Abstract 722: Unveiling Ccbe1 Role as a Modulator of Cardiomyocyte Differentiation

Abstract

Chronic heart failure is a major unmet clinical need arising from the loss of viable and functional cardiac muscle, representing a major cause of mortality worldwide. There is a need to identify key molecules and signaling pathways acting on the coronary vasculature system towards regenerative therapies. Human induced pluripotent stem cells (hiPSC) are an attractive cell source to understand the regulatory networks involved in cardiac commitment and cardiomyocyte (CM) differentiation.
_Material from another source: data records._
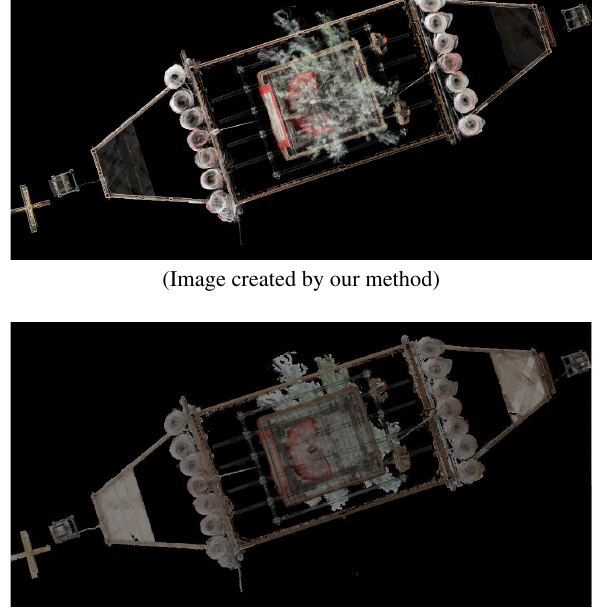
Figure 6. See-through images of the Hachiman-Yama float look- ing down from above. The top image was created by our method, and the bottom image was obtained by the commonly used quick transparent point-based rendering method, in which the colors of the projected 3D points are simply averaged at each pixel.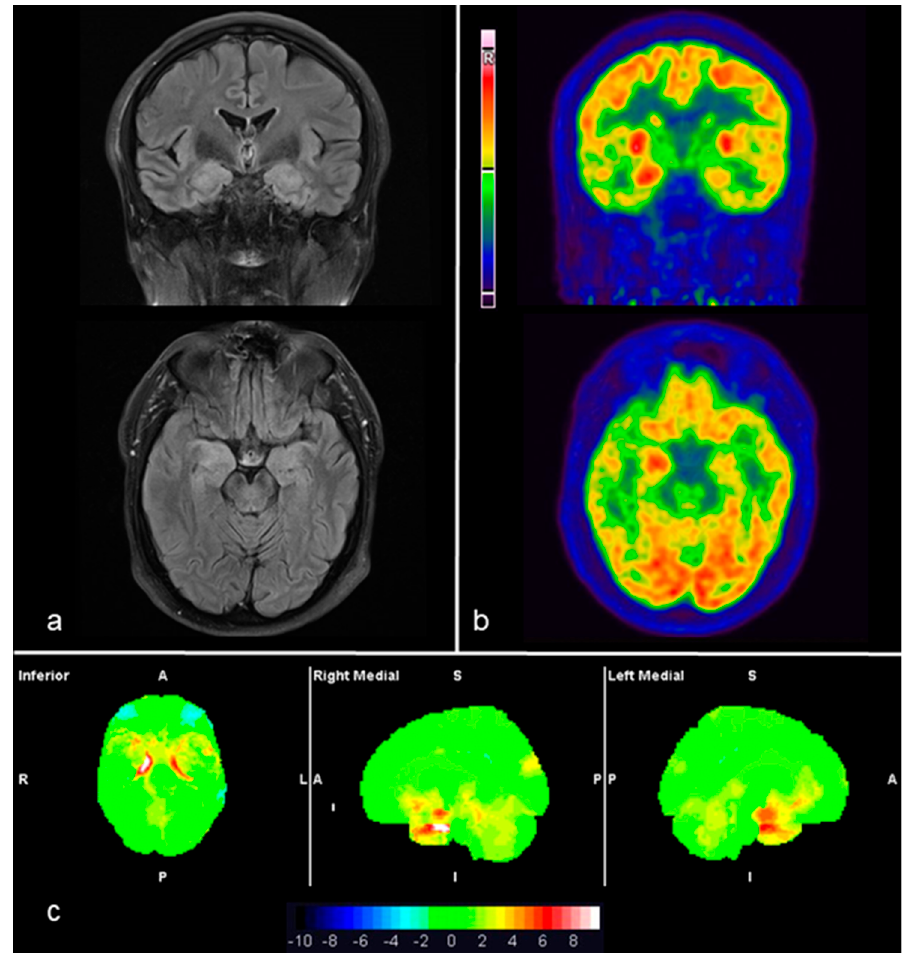
Figure 3. Example of anti-CASPR2 (case 3): MRI-3T, T2-FLAIR axial and coronal slices ( a ) show medial temporal hyperintensity as well as swelling, predominantly on the right side. Corresponding 18F-FDG-PET/CT axial and coronal slices ( b ) showing right medial temporal hyperactivity. The syngo.via Database Comparison based analysis of FDG-PET images ( c ) exhibited a significant bilateral medial temporal hypermetabolism on the statistical surface projection (in red) with respect to a normal database. In the displayed syngo.via Database Comparison, the significant voxels can be identified according to the SD color bar, 2 SD being the threshold of statistical significance (i.e., areas with green voxels are not significant and areas with orange to red voxels are significant increases).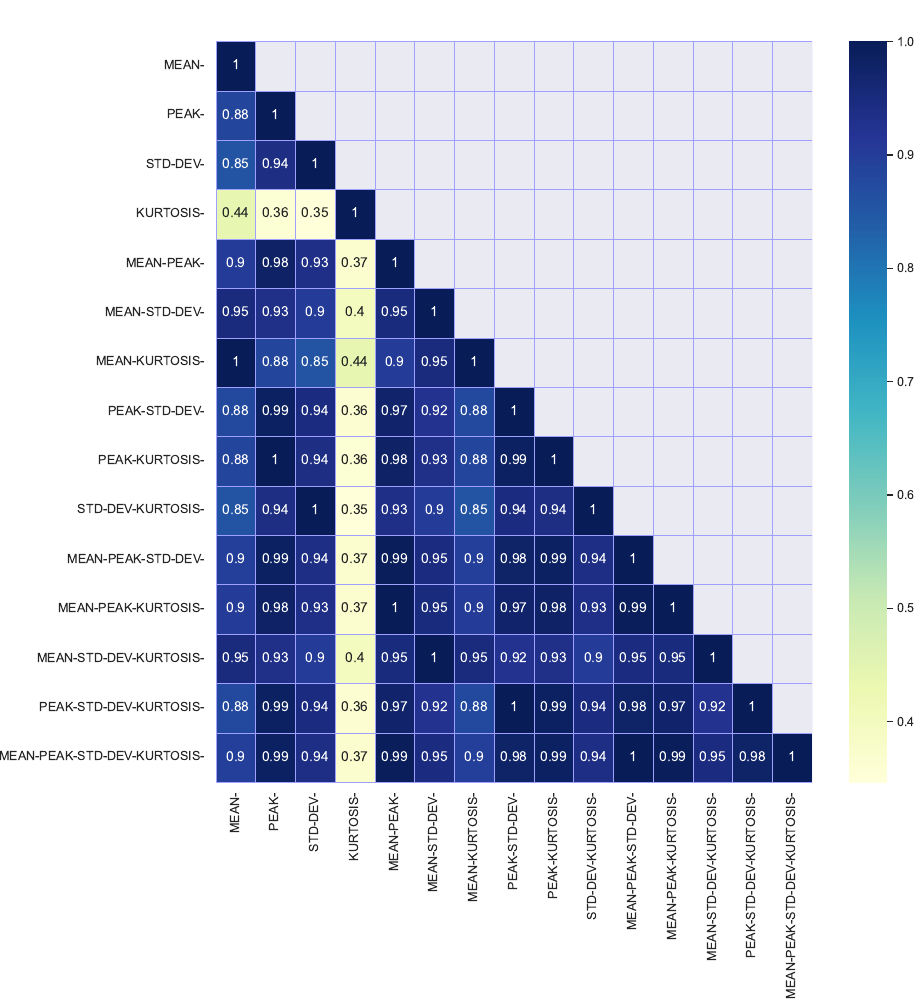
Figure 10. Heatmap of classification coincidences between clustering of each combination of geomet- ric indicators.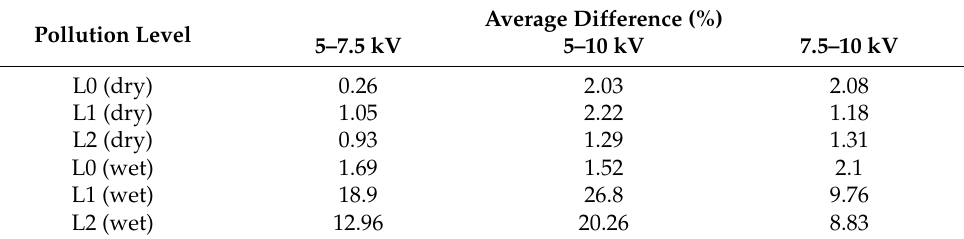
Table 3. Comparison of differences between voltage levels for dielectric loss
Particularly, CCBE1 (collagen and calcium-EGF biding domain 1) has been studied as a secreted protein critical for lymphatic/cardiac vascular development and recent reports have proposed that CCBE1 may potentially be used to restore cardiac tissue upon heart injury, through CCBE1-mediated cardiac commitment and/or augmentation of lymphangiogenesis. Therefore, the goal of our work is to understand the molecular pathways underlying CCBE1-based cardiac commitment in loss-of-function studies. By exploring gene editing and “omics” tools we aim to unveil the molecular basis of CCBE1-induced cardiogenesis and provide novel insights towards the development of CCBE1-mediated therapeutic strategies for cardiac regenerative medicine. To selectively knock-down (KD) CCBE1 expression along hiPSC cardiac differentiation, we used modified hiPSC line with CRISPR interference technology (CRISPRi-hiPSC). The CCBE1 KD led to a reduction on the expression of cardiac troponin marker TNNT2 and on the ratios of MYH7:MYH6 and TNNI3:TNNI1. The CCBE1 KD-derived CMs also presented an immature-related ultrastructure, suggesting that CCBE1 may modulate the CM phenotype. On the other hand, the EC differentiation was not impaired by CCBE1 KD. A comprehensive and integrated characterization of the transcriptome and proteome along the differentiation in the presence or absence of CCBE1 is being pursued to identify the key players at cardiac mesoderm and cardiac progenitors stages and their interactions with CCBE1. This work opens new avenues for the identification of CCBE1-modulated proteins/pathways in cardiac commitment, which may contribute for novel cell-based or cell-free approaches towards more efficacious cardiac regenerative therapies.